Nach einer guten Stunde näherten sie sich langsam dem Umkreis von Giselas Wohnort, in der Nähe der Späthschen Baumschule. Ihre Beklommenheit nahm zu, sie wollte ihn zur Rückkehr bewegen, erinnerte an die letzte S-Bahn. Auf ihre Versicherung hin, gleich zu Hause zu sein, verabschiedete er sich, wieder mit einem langen saugenden Kuss. Allein, ging sie in der Mitte der breiten Allee, die aus Baumschulenweg hinausführt und dann Späthstraße heißt. Der Asphalt war beidseitig von großen Ahornbäumen gesäumt, die bizarre Schatten warfen. Dann bog sie in die Laubenkolonien ein, wappnete sich gegen die dichten Büsche, die rechts und links schattenhaft Wesen entstehen ließen, über die sie immer wieder erschrak.
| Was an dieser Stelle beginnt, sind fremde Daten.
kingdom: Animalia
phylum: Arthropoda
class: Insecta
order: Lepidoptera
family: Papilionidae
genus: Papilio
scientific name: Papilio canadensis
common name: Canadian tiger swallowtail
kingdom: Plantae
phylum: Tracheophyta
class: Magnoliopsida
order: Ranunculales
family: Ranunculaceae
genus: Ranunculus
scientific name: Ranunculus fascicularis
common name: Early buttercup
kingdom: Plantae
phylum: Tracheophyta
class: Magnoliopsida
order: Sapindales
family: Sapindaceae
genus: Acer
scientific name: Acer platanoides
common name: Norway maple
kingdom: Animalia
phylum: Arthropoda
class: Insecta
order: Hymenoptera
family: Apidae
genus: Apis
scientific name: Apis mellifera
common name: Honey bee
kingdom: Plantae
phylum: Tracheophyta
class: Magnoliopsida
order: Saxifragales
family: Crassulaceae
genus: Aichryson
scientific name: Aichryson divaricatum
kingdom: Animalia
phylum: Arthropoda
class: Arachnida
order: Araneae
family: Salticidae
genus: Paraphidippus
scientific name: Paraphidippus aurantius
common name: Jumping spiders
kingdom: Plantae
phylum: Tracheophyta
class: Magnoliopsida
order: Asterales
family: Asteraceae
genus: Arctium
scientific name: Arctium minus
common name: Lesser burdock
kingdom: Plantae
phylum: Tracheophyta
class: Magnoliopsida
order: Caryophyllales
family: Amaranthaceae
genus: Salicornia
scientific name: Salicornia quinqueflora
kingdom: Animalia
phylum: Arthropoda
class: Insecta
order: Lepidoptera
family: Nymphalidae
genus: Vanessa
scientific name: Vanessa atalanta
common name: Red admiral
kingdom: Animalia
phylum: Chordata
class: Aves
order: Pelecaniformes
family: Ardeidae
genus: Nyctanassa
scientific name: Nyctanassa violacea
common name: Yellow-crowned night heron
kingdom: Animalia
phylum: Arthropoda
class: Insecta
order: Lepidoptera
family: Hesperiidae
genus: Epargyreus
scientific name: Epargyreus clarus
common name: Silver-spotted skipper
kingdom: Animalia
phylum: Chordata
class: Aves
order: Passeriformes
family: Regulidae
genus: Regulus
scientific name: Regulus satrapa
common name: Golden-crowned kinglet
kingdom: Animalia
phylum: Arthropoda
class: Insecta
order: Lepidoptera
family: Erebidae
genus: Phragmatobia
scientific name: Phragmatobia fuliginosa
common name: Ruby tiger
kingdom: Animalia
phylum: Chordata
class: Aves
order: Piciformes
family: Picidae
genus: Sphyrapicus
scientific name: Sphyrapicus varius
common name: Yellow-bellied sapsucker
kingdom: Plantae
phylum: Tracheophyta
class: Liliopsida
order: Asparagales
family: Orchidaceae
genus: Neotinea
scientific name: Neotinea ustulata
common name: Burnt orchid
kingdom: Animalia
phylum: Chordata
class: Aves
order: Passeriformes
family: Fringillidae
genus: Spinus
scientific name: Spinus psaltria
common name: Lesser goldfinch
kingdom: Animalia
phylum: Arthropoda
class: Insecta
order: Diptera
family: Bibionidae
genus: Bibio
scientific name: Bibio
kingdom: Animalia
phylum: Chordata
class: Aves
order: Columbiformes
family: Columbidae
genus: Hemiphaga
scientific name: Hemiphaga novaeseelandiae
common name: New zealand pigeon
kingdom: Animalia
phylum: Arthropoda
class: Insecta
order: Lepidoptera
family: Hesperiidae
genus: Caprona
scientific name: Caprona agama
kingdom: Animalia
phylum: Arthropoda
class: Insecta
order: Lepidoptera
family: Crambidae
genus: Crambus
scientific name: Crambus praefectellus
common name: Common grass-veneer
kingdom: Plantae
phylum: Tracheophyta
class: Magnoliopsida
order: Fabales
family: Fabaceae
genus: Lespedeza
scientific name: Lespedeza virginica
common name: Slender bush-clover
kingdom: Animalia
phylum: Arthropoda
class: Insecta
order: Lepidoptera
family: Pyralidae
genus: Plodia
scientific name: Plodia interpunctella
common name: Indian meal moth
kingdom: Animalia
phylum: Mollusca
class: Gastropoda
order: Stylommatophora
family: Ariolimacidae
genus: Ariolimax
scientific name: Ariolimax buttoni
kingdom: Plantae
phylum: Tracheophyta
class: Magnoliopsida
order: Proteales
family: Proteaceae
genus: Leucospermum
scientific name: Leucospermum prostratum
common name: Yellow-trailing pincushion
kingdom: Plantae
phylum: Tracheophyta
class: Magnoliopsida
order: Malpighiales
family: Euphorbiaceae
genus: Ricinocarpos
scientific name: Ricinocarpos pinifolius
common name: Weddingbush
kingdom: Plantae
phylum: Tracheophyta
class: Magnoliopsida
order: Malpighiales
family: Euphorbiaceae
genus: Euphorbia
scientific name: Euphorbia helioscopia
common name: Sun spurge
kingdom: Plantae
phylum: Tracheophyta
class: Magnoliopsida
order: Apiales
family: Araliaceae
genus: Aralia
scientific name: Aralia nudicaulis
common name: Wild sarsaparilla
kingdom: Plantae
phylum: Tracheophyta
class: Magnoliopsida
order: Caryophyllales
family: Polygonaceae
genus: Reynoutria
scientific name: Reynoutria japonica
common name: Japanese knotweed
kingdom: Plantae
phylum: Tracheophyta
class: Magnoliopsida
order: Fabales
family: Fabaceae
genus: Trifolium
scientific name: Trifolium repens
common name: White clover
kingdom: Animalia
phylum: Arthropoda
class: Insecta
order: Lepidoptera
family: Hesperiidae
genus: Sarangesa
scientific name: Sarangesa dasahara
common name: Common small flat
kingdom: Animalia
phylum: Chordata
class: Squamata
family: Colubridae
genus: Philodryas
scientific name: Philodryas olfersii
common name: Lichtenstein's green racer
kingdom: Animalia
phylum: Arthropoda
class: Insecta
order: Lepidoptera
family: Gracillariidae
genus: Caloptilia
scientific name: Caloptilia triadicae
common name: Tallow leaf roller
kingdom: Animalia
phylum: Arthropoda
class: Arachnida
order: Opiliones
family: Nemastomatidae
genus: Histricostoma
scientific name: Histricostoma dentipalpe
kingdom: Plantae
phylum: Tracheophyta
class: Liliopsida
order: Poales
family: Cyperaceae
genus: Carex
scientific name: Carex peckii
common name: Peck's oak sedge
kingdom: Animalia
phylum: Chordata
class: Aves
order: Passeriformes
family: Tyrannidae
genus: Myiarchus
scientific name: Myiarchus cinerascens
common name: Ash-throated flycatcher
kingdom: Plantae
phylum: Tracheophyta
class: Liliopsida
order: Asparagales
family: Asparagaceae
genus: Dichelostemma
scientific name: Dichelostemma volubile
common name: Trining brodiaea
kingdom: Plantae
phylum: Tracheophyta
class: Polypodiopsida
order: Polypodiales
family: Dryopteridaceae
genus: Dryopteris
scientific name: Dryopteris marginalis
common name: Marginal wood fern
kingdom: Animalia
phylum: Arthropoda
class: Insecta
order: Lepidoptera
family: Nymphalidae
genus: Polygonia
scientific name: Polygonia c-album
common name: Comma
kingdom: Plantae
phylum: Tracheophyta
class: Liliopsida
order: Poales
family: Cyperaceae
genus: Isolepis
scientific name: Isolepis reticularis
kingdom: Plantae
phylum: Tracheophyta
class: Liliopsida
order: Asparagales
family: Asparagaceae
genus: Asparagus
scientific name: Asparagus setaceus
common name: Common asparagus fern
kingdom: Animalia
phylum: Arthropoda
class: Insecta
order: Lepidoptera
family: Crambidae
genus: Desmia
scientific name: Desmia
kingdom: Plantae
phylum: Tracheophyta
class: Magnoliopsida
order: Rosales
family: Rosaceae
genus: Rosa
Sie überquerte die Britzer Allee, ging schnellen Schrittes auf ein verschlossenes Eisentor zu, an dem das Schild „Gemütlichkeit” hing, der Name ihrer Laubenkolonie, in der sie wohnte.
Sie lebte hier, so weit ihre Erinnerung zurückreichte. In Kindertagen nahm sie an den gemütvollen Namen, die die Kleingartenanlagen trugen – „Harmonie“, „Hollunderbusch“, „Lustige Brüder“ und „Eintracht“ – keinen Anstoß. Sie war mit großer Selbstverständlichkeit hier aufgewachsen. Erst als sie zur Oberschule ging, titulierte man sie als Laubenpieper. Plötzlich empfand sie die Lächerlichkeit dieser Namen. Sie verschwieg ihren Wohnort selbst vor Freunden, schämte sich ihres Herkommens und fühlte sich vom Schicksal benachteiligt, weil sie in ein solches Milieu hineingeboren worden war. Den Eltern gestand sie das nicht, aber die ahnten etwas, nannten sie verstockt. Die Mutter suchte in ihre Zurückgezogenheit einzudringen, den Panzer aufzubrechen. Nur ihrem Schulfreund Rainer war es gelungen, bis zu ihrer Wohnlaube vorzudringen. Zu ihrer Überraschung nahm er gar keinen Anstoß daran. Aber auch das machte sie nicht sicherer. Es wurde ihr zur Gewohnheit, ihre Begleitungen vor dem Eingang in die Gartenanlagen zu verabschieden. Jetzt, bei diesem großen Mann hatte sie das Gefühl, mit diesem Spiel ans Ende kommen zu müssen. Sie erwartete sein Verständnis, hatte er nicht selbst freimütig von den beschränkten Verhältnissen seiner Kindheit erzählt. Aber sie zögerte noch, sich ihm gegenüber zu bekennen, sie ahnte, dass es dann keinen Rückzug für sie mehr gab. Ihre Zurückhaltung entsprang nicht allein ihrer Befangenheit, sondern auch spielerischem Drang. Sie wollte sich ausprobieren und erkennen, sich vergeben und bewahren, ausliefern und sie selbst sein.
An diesem Juniabend spürte sie, das ging nun zu Ende. Es bewegte sie, dass sie schon wieder geflunkert hatte. Ihre Zwiespälte beschäftigten sie mehr als das, was zwischen ihnen geschehen war. Das erschien ihr als das Unabwendbare, dem sie sich stellen musste. Sie würde es tun, sie wollte dem Mann nahe sein.
Als sie auf dem schmalen Gartenweg endlich vor ihrem Häuschen stand, waren die Gedanken ruhiger geworden. Sie spürte vor allem Müdigkeit. Unbemerkt schlüpfte sie ins Bett, das in einem winzigen Zimmer neben der Wohnküche stand. Die Eltern schienen sie nicht zu hören. Gedanken, die sie jetzt noch erreichten, verschob sie auf morgen. Dann wollte sie alles ruhig und neu bedenken, dachte sie, während sie einschlief.